2. Age and gender: Arterial hypertension appears earlier in men. Women of childbearing age are less prone to hypertension because of the protective effects of estrogen. At menopause, the chances of hypertension among women are similar to that of men. Ageing is also considered one of the underlying causes of hypertension. It is due to the stiffening of arteries, which contributes to an increase in systolic blood pressure [2].

3. Stress: Studies [3] have linked mental stress with hypertension. Prolonged or chronic mental stress can also lead to hypertension in some cases.

4. Obesity: Since obesity affects body composition, it may have a modifying or damaging influence on the organs too. Studies [4] suggest that obesity contributes approximately 65-78% of the risk of essential hypertension.

5. Lack of physical activity: It is important for adults to engage in at least 30 minutes of exercise daily to stay healthy. Sedentary lifestyle is a major contributor of many health conditions, including hypertension.

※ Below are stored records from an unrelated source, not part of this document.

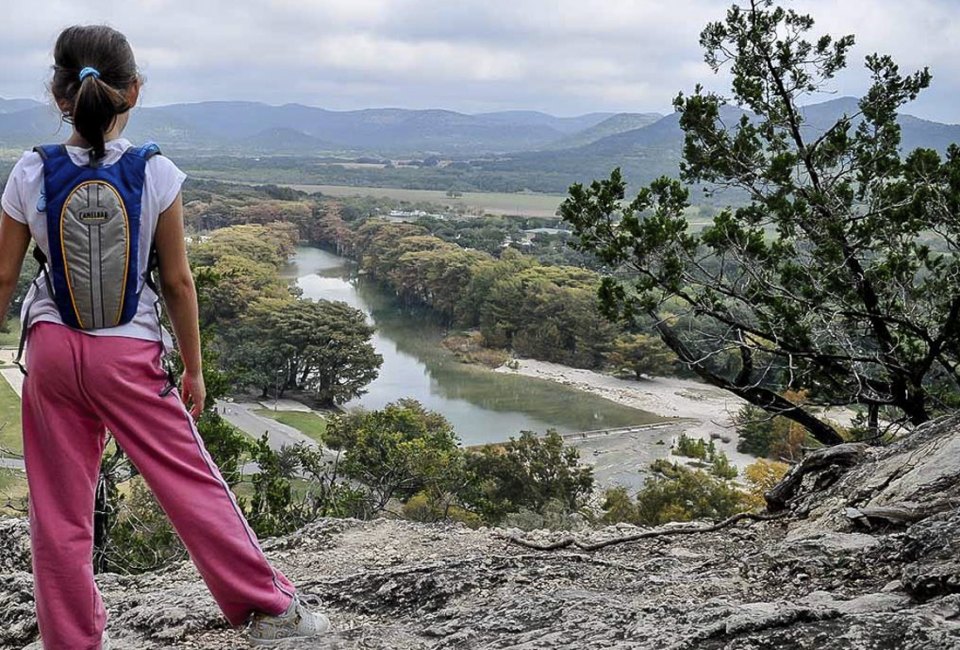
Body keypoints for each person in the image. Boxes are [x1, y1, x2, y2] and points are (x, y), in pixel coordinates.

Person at [0, 25, 330, 649]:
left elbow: (2, 277)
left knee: (59, 511)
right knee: (187, 482)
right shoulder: (156, 172)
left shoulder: (29, 170)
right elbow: (178, 283)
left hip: (49, 351)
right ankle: (268, 611)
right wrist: (195, 369)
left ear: (58, 93)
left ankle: (71, 642)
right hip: (127, 355)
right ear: (134, 91)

6. Hormonal fluctuations: An imbalance in hormones can lead to hypertension [5]. This is why after and during menopause, or during pregnancy, women are prone to high blood pressure. An overactive or underactive thyroid, increased levels of aldosterone or Cushing’s syndrome are some of the underlying causes.

Secondary Hypertension

Secondary hypertension refers to high blood pressure caused by other chronic ailments and factors that are correctable. Approximately 5-10% of adults are diagnosed with secondary hypertension[6]. Some of the major contributing factors include the following:

1. Chronic conditions: Kidney disease, fibromuscular dysplasia, renal artery stenosis, coarctation or narrowing of the aorta, thyroid problems, and sleep apnea are some of the underlying causes of secondary hypertension[6].

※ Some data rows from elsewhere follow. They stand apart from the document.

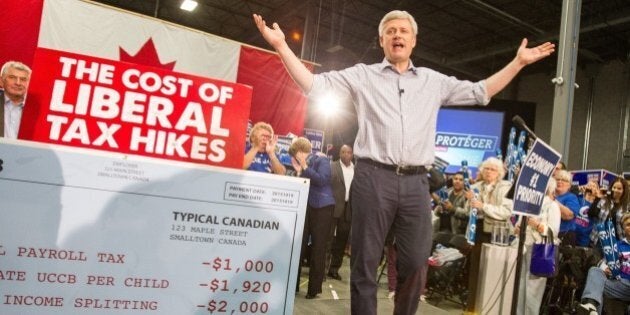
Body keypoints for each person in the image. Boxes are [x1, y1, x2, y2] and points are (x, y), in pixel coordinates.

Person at [253, 9, 554, 314]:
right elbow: (313, 85)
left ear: (413, 41)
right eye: (391, 31)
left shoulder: (432, 81)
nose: (397, 35)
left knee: (415, 264)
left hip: (415, 184)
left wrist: (518, 62)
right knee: (365, 264)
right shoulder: (362, 75)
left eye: (403, 31)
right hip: (373, 177)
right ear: (382, 40)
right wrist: (281, 46)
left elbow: (480, 92)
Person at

2. Pregnancy: Pre-eclampsia or pregnancy-induced hypertension is also very common[7]. This can be attributed to hormonal fluctuations; however, since it appears only during pregnancy, it is categorised as secondary hypertension.

3. Medication: Common medication like certain oral contraceptives, NSAIDs, steroids, herbal remedies like liquorice, and antidepressants increase the chances of hypertension[8-9]. Recreational drugs like cocaine, heroin or amphetamines cause sudden fluctuations in blood pressure. This can lead to chronic hypertension at a young age.

4. Lifestyle: Your lifestyle and environment can contribute to several health problems, with hypertension being one of them. A diet rich in salt and poor in fruits and vegetables; a sedentary lifestyle; smoking; alcohol abuse; and a lack of physical activity can lead to secondary hypertension. It is possible to act on these factors to prevent and reduce hypertension, unlike certain other factors that are not modifiable.


  1. Russo A, Di Gaetano C, Cugliari G, Matullo G. Advances in the Genetics of Hypertension: The Effect of Rare Variants. International Journal of Molecular Sciences. 2018; 19(3):688.
  2. AlGhatrif M1, Strait JB, Morrell CH, Canepa M, Wright J, Elango P, Scuteri A, Najjar SS, Ferrucci L, Lakatta EG. Hypertension. 2013 Nov; 62(5):934-41. doi: 10.1161/HYPERTENSIONAHA.113.01445. Epub 2013 Sep 3.
  3. Esler M1, Eikelis N, Schlaich M, Lambert G, Alvarenga M, Dawood T, Kaye D, Barton D, Pier C, Guo L, Brenchley C, Jennings G, Lambert E. Clin Exp Pharmacol Physiol. 2008 Apr;35(4):498-502. doi: 10.1111/j.1440-1681.2008.04904.x.
  4. do Carmo JM 1 ,  da Silva AA 2, Wang Z 3,  Fang T 3, Aberdein N 3, de Lara Rodriguez CE 3,  Hall JE 3 . Current Hypertension Reports [01 Jul 2016, 18(7):58]. doi: 10.1007/s11906-016-0658-1
  5. Niegowska J1, Sitkiewicz D. Pol Arch Med Wewn. 2004 May;111(5):547-56.
  6. Anthony J. Viera, MD, MPH, and Dana M. Neutze, MD, PhD. Am Fam Physician. 2010 Dec 15;82(12):1471-1478
  7. Braunthal S, Brateanu A. SAGE Open Med. 2019 Apr 10;7:2050312119843700. doi: 10.1177/2050312119843700. eCollection 2019.
  8. Penninkilampi R, Eslick EM, Eslick GD1. J Hum Hypertens. 2017 Nov;31(11):699-707. doi: 10.1038/jhh.2017.45. Epub 2017 Jun 29.
  9. Mir D1, Ardabilygazir A, Afshariyamchlou S, Sachmechi I. Cureus. 2018 Jul 13;10(7):e2978. doi: 10.7759/cureus.2978.